While rewards under this change will likely be small compared to other provisions, employees might welcome a small additional incentive for contributing to a retirement account.

Emergency Savings Accounts

In an emergency, many Americans find themselves unable to cover unexpected expenses and having to tap into retirement savings. In fact, 401(k) hardship withdrawals recently hit a record high. The SECURE 2.0 Act aims to reduce this practice by allowing employers to offer automatic contributions to a separate emergency savings account.

“This option can only be made available to non-highly compensated employees,” Anees says. “Your employer may automatically enroll you for up to 3% of your salary with an annual contribution cap of $2,500.”

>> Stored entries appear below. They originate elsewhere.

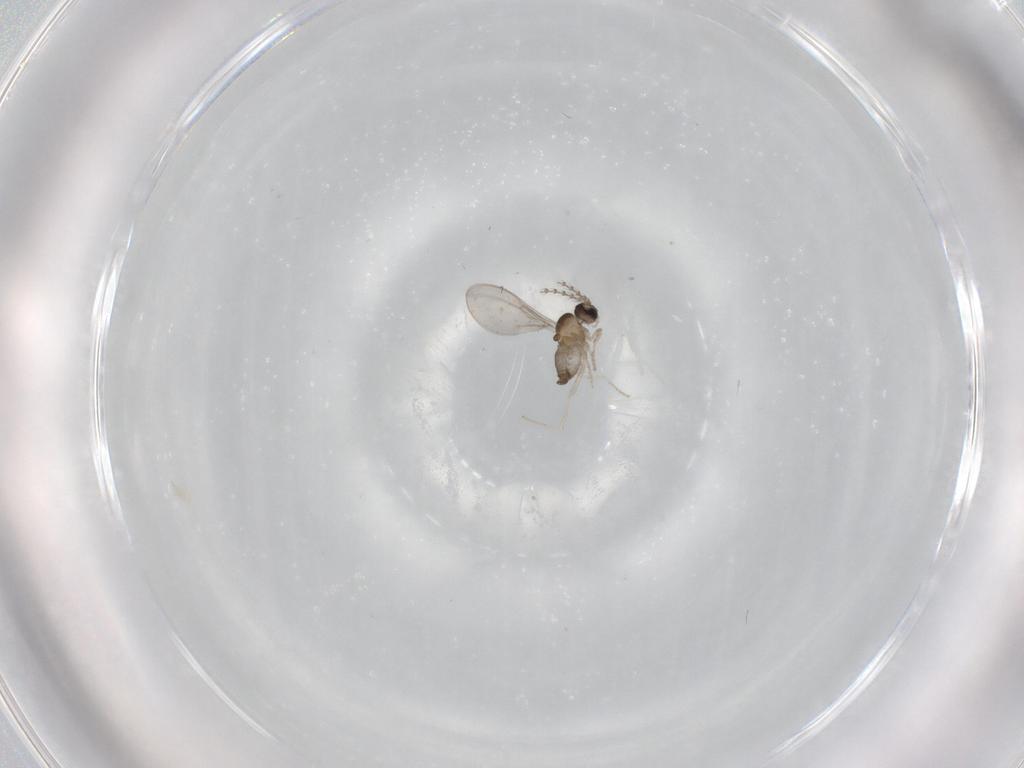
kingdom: Animalia
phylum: Arthropoda
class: Insecta
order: Diptera
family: Cecidomyiidae
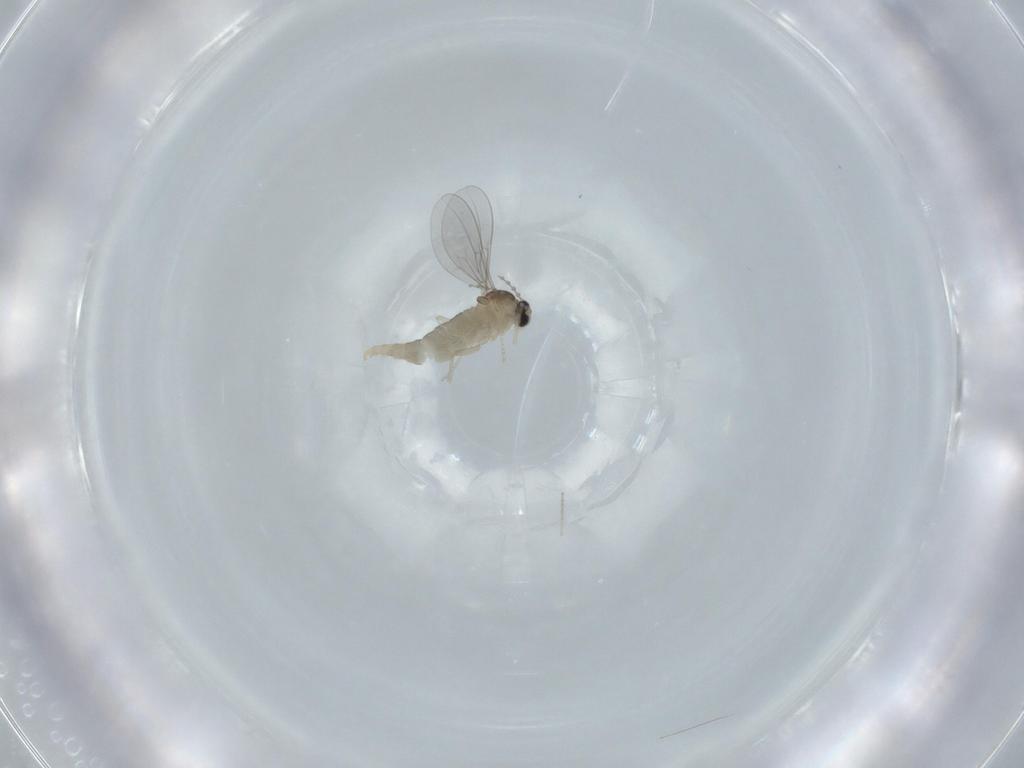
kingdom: Animalia
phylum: Arthropoda
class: Insecta
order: Diptera
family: Cecidomyiidae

Withdrawals for qualifying emergencies are penalty-free. After you leave your job, the emergency savings account can be converted to a Roth account.

Saver’s Match

The retirement saver’s credit currently allows eligible workers to claim a tax credit in exchange for retirement account contributions. The credit is available to employees earning below a certain threshold and is generally equal to 10% to 50% of your retirement account contributions, up to $2,000. The credit is also subject to a phase-out based on income.

The SECURE 2.0 Act replaces the saver’s credit with the saver’s match beginning in 2027. Instead of a tax credit on your annual return, the saver’s match will deposit funds into a qualifying IRA or retirement plan for eligible savers.

Higher Catch-Up Contribution Limit

When Americans reach age 50, they are permitted to make catch-up contributions to their 401(k) plan. “The SECURE 2.0 Act will allow higher catch-up contribution limits for people who are approaching their retirement age,” Kayikchyan says.

Starting in 2025 individuals ages 60 to 63 will be able to make catch-up contributions to their employer-sponsored plans of $10,000 annually or 50% more than the regular catch-up amount. The $10,000 amount will be indexed for inflation moving forward.

“The act has a provision that requires that all catch-up contributions for people over age 50 will need to be on an after-tax basis, except for individuals who earn less than $145,000,” Kayikchyan says.

The current $1,000 catch-up contribution limit for IRAs for people age 50 and over will also be indexed to inflation starting in 2024.

[READ: New Opportunities to Make 401(k) and IRA Catch-Up Contributions]

Automatic 401(k) Enrollment

To encourage all eligible employees to take advantage of their workplace retirement plans and any company match programs, the SECURE 2.0 Act introduced an automatic 401(k) enrollment provision, which will go into effect in 2025 for new 401(k) and 403(b) plans.

“The act promotes automatic enrollment in workplace retirement plans, making it easier for young workers to start saving for retirement from the beginning of their careers,” Brian Colvert, CEO of Bonfire Financial in Colorado Springs, Colorado, says. “However, a downside is that it reduces flexibility. Workers who prefer to make their own decisions about their retirement savings may prefer to opt out of the plan.”

How SECURE 2.0 Will Affect Your Retirement

The SECURE 2.0 Act has a variety of provisions that impact how retirement savings will be incentivized moving forward.

“These provisions have pros and cons but ultimately are designed to make it easier for younger workers to start saving for retirement early and to ensure that their savings grow and are protected over time,” Colvert says.

You should consult with your employer’s human resources department to find out which of these retirement savings incentives are available to you. For instance, if you will have gift cards offered for retirement contributions, you’ll want to know exactly how to qualify and receive your benefit. And if you are automatically enrolled in your company’s 401(k) program, you might want to opt out or adjust your contributions.

Colvert advises seeking professional financial advice as well.

“It is always important to consult a financial advisor who has your best interest in mind when selecting investments, even for your employer sponsored plans,” he says.